--- Material for this exercise ---
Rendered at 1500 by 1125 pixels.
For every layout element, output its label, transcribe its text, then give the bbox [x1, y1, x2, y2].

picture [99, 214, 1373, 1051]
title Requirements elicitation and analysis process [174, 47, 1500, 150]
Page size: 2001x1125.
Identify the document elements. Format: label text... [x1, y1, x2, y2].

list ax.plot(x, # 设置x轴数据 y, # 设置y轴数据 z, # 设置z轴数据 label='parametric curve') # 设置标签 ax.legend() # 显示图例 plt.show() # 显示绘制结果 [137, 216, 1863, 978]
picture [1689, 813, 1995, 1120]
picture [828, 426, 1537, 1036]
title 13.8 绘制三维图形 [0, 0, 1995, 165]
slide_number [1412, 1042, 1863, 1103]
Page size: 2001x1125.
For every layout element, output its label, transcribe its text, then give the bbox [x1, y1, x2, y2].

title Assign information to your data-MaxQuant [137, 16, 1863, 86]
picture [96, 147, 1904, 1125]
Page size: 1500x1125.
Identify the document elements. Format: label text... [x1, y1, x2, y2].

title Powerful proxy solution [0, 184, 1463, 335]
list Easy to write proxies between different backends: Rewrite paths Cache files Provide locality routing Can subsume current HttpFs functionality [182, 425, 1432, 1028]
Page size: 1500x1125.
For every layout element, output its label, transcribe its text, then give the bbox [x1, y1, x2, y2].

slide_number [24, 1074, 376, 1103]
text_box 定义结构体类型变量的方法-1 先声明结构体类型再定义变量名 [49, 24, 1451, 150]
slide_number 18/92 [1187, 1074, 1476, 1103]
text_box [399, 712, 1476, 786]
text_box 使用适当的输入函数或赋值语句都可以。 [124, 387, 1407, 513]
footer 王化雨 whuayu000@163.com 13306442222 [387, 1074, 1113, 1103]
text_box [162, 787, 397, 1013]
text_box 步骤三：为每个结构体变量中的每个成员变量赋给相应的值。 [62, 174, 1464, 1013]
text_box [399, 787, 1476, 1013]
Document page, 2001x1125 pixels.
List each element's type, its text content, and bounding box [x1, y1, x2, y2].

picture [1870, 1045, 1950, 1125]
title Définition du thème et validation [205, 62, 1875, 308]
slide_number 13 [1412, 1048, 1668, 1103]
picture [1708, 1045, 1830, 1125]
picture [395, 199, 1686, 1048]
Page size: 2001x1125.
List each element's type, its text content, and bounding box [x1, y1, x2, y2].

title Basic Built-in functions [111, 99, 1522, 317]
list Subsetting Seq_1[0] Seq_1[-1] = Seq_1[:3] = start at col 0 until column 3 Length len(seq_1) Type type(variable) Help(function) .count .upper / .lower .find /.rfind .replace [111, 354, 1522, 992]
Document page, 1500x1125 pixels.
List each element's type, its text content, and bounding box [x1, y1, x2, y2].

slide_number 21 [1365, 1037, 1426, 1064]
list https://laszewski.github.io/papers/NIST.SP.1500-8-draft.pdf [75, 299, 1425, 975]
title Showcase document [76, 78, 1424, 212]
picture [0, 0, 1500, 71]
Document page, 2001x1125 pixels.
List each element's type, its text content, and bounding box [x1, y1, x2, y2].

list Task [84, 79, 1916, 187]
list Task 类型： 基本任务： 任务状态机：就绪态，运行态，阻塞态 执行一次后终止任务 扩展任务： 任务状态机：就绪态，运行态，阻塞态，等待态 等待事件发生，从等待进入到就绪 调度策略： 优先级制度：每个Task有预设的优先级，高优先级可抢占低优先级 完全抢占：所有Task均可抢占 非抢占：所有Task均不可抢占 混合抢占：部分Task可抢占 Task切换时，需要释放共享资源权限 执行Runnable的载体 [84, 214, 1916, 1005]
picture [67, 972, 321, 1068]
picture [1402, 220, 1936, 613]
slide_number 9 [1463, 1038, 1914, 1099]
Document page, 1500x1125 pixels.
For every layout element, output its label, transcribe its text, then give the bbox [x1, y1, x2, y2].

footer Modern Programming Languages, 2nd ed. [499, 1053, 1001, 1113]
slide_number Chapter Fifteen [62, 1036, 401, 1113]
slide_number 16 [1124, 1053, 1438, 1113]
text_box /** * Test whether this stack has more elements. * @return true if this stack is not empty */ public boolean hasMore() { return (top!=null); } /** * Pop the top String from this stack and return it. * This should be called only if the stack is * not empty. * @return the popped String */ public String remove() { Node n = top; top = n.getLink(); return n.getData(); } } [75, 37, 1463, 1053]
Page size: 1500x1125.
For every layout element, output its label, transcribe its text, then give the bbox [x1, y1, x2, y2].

--- The task ---
For this exercise, set down the entire listing above exactly as given.

--- Written answer ---
Rendered at 1500 by 1125 pixels.
For every layout element, output its label, transcribe its text, then give the bbox [x1, y1, x2, y2].

picture [99, 214, 1373, 1051]
title Requirements elicitation and analysis process [174, 47, 1500, 150]
Page size: 2001x1125.
Identify the document elements. Format: label text... [x1, y1, x2, y2].

list ax.plot(x, # 设置x轴数据 y, # 设置y轴数据 z, # 设置z轴数据 label='parametric curve') # 设置标签 ax.legend() # 显示图例 plt.show() # 显示绘制结果 [137, 216, 1863, 978]
picture [1689, 813, 1995, 1120]
picture [828, 426, 1537, 1036]
title 13.8 绘制三维图形 [0, 0, 1995, 165]
slide_number [1412, 1042, 1863, 1103]
Page size: 2001x1125.
For every layout element, output its label, transcribe its text, then give the bbox [x1, y1, x2, y2].

title Assign information to your data-MaxQuant [137, 16, 1863, 86]
picture [96, 147, 1904, 1125]
Page size: 1500x1125.
Identify the document elements. Format: label text... [x1, y1, x2, y2].

title Powerful proxy solution [0, 184, 1463, 335]
list Easy to write proxies between different backends: Rewrite paths Cache files Provide locality routing Can subsume current HttpFs functionality [182, 425, 1432, 1028]
Page size: 1500x1125.
For every layout element, output its label, transcribe its text, then give the bbox [x1, y1, x2, y2].

slide_number [24, 1074, 376, 1103]
text_box 定义结构体类型变量的方法-1 先声明结构体类型再定义变量名 [49, 24, 1451, 150]
slide_number 18/92 [1187, 1074, 1476, 1103]
text_box [399, 712, 1476, 786]
text_box 使用适当的输入函数或赋值语句都可以。 [124, 387, 1407, 513]
footer 王化雨 whuayu000@163.com 13306442222 [387, 1074, 1113, 1103]
text_box [162, 787, 397, 1013]
text_box 步骤三：为每个结构体变量中的每个成员变量赋给相应的值。 [62, 174, 1464, 1013]
text_box [399, 787, 1476, 1013]
Document page, 2001x1125 pixels.
List each element's type, its text content, and bounding box [x1, y1, x2, y2].

picture [1870, 1045, 1950, 1125]
title Définition du thème et validation [205, 62, 1875, 308]
slide_number 13 [1412, 1048, 1668, 1103]
picture [1708, 1045, 1830, 1125]
picture [395, 199, 1686, 1048]
Page size: 2001x1125.
List each element's type, its text content, and bounding box [x1, y1, x2, y2].

title Basic Built-in functions [111, 99, 1522, 317]
list Subsetting Seq_1[0] Seq_1[-1] = Seq_1[:3] = start at col 0 until column 3 Length len(seq_1) Type type(variable) Help(function) .count .upper / .lower .find /.rfind .replace [111, 354, 1522, 992]
Document page, 1500x1125 pixels.
List each element's type, its text content, and bounding box [x1, y1, x2, y2].

slide_number 21 [1365, 1037, 1426, 1064]
list https://laszewski.github.io/papers/NIST.SP.1500-8-draft.pdf [75, 299, 1425, 975]
title Showcase document [76, 78, 1424, 212]
picture [0, 0, 1500, 71]
Document page, 2001x1125 pixels.
List each element's type, its text content, and bounding box [x1, y1, x2, y2].

list Task [84, 79, 1916, 187]
list Task 类型： 基本任务： 任务状态机：就绪态，运行态，阻塞态 执行一次后终止任务 扩展任务： 任务状态机：就绪态，运行态，阻塞态，等待态 等待事件发生，从等待进入到就绪 调度策略： 优先级制度：每个Task有预设的优先级，高优先级可抢占低优先级 完全抢占：所有Task均可抢占 非抢占：所有Task均不可抢占 混合抢占：部分Task可抢占 Task切换时，需要释放共享资源权限 执行Runnable的载体 [84, 214, 1916, 1005]
picture [67, 972, 321, 1068]
picture [1402, 220, 1936, 613]
slide_number 9 [1463, 1038, 1914, 1099]
Document page, 1500x1125 pixels.
For every layout element, output its label, transcribe its text, then give the bbox [x1, y1, x2, y2].

footer Modern Programming Languages, 2nd ed. [499, 1053, 1001, 1113]
slide_number Chapter Fifteen [62, 1036, 401, 1113]
slide_number 16 [1124, 1053, 1438, 1113]
text_box /** * Test whether this stack has more elements. * @return true if this stack is not empty */ public boolean hasMore() { return (top!=null); } /** * Pop the top String from this stack and return it. * This should be called only if the stack is * not empty. * @return the popped String */ public String remove() { Node n = top; top = n.getLink(); return n.getData(); } } [75, 37, 1463, 1053]
Page size: 1500x1125.
For every layout element, output its label, transcribe its text, then give the bbox [x1, y1, x2, y2].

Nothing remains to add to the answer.